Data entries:
(begin)
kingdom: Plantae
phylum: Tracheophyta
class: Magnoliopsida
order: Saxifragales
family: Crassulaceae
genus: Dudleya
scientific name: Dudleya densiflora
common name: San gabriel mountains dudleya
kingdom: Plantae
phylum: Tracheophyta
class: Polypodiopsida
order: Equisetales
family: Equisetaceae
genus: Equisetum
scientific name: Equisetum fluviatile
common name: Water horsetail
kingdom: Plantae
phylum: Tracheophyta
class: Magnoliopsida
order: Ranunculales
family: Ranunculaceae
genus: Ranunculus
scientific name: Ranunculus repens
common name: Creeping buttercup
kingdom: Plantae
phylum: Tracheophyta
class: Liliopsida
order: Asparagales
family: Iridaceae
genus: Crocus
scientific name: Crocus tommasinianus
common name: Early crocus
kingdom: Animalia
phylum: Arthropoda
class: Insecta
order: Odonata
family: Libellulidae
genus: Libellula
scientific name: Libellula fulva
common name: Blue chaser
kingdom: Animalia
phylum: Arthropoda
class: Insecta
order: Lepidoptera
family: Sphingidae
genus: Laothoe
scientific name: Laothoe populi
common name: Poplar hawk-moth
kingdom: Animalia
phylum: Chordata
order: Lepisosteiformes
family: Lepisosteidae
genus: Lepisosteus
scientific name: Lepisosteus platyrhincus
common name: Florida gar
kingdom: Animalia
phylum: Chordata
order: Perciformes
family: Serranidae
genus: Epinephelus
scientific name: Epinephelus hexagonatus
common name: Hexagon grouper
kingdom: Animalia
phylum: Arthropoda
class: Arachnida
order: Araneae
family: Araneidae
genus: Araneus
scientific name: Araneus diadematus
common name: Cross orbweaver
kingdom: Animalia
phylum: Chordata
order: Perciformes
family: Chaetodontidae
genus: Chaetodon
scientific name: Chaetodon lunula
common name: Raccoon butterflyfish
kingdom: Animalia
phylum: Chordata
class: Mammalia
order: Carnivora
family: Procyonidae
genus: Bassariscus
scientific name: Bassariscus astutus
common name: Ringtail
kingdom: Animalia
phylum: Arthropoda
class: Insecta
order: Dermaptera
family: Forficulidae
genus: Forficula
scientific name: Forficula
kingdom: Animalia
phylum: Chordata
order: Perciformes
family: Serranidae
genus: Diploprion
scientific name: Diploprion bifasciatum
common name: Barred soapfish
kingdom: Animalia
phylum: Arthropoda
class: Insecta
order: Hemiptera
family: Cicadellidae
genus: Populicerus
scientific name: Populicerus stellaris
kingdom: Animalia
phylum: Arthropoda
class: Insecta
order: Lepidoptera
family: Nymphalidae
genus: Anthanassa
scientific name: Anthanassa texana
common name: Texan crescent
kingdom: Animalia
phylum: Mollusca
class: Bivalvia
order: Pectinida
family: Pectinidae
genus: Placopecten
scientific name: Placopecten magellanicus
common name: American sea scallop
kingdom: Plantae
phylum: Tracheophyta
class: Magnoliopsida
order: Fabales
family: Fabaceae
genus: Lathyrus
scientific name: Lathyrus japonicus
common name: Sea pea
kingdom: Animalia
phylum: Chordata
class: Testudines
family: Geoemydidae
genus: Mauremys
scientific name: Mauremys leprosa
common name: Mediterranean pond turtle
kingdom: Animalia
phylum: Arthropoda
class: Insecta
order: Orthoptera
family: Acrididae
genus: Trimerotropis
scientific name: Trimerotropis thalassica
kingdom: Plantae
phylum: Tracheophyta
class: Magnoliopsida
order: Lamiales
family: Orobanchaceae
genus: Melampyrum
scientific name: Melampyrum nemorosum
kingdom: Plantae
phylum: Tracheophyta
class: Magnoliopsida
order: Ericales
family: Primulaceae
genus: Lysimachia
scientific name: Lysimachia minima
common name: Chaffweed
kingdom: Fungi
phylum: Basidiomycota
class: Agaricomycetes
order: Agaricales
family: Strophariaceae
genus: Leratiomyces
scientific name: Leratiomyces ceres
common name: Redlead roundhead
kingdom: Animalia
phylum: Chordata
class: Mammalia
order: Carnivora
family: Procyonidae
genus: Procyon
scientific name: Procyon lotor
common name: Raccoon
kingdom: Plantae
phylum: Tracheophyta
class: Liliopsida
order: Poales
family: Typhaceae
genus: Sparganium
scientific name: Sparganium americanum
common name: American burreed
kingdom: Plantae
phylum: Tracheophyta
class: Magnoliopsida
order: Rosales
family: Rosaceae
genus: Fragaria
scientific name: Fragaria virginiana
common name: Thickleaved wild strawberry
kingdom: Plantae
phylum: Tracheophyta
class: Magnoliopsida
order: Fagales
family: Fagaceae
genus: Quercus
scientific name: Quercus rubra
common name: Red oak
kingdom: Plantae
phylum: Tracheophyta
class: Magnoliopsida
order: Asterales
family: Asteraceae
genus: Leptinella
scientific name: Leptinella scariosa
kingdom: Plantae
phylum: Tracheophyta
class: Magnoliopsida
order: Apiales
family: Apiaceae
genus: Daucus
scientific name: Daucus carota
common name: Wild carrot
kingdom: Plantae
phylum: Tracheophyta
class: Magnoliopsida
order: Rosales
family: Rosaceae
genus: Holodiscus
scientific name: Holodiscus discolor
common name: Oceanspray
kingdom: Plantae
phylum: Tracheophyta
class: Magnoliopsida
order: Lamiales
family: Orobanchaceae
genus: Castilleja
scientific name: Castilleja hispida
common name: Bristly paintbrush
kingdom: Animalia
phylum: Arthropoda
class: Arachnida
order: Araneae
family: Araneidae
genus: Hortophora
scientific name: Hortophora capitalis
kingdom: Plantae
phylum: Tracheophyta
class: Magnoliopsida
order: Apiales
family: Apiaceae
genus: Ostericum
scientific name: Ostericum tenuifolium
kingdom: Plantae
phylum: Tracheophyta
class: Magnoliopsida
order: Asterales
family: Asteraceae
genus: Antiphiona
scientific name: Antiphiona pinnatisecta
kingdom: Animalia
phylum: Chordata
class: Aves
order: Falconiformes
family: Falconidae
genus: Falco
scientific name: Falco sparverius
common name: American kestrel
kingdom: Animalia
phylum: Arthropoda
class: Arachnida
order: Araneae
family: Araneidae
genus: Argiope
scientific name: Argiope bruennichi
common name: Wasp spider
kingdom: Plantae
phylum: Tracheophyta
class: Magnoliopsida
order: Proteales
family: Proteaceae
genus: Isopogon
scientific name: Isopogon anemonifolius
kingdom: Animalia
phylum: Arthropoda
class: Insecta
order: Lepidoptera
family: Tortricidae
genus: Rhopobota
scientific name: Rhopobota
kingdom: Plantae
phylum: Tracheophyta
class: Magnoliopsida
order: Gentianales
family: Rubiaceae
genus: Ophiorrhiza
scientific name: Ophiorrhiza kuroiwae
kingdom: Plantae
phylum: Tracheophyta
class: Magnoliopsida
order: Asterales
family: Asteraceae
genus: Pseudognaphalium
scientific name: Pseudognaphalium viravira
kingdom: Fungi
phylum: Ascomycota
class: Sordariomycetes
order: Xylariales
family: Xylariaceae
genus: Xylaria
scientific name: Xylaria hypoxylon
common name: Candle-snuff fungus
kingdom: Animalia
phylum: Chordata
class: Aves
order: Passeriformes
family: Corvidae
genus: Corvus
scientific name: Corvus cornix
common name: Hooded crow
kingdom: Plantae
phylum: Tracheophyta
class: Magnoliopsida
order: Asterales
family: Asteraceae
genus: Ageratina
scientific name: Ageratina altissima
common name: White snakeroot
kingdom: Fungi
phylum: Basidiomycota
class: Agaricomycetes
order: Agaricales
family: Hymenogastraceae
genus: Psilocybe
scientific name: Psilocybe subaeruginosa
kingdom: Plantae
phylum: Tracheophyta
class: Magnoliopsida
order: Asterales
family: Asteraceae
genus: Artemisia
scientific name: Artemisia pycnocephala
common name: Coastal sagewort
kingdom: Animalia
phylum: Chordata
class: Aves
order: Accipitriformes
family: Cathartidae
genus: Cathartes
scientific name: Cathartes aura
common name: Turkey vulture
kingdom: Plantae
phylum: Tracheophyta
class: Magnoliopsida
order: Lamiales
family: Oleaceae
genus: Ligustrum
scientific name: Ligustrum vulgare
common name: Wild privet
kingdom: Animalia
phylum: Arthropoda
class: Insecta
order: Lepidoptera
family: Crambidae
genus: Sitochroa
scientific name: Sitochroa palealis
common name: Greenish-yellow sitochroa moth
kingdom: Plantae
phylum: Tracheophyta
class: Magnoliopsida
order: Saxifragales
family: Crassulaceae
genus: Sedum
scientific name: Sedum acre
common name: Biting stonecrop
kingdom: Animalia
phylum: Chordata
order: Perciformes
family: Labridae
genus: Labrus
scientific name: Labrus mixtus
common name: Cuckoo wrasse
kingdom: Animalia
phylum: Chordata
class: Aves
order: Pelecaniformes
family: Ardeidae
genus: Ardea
(end)
• _WHAT IS EXPECTED_:
Reproduce, without any changes, the lines of the records from the beginning through the line containing "order: Equisetales".

• _FINAL RESULT_:
kingdom: Plantae
phylum: Tracheophyta
class: Magnoliopsida
order: Saxifragales
family: Crassulaceae
genus: Dudleya
scientific name: Dudleya densiflora
common name: San gabriel mountains dudleya
kingdom: Plantae
phylum: Tracheophyta
class: Polypodiopsida
order: Equisetales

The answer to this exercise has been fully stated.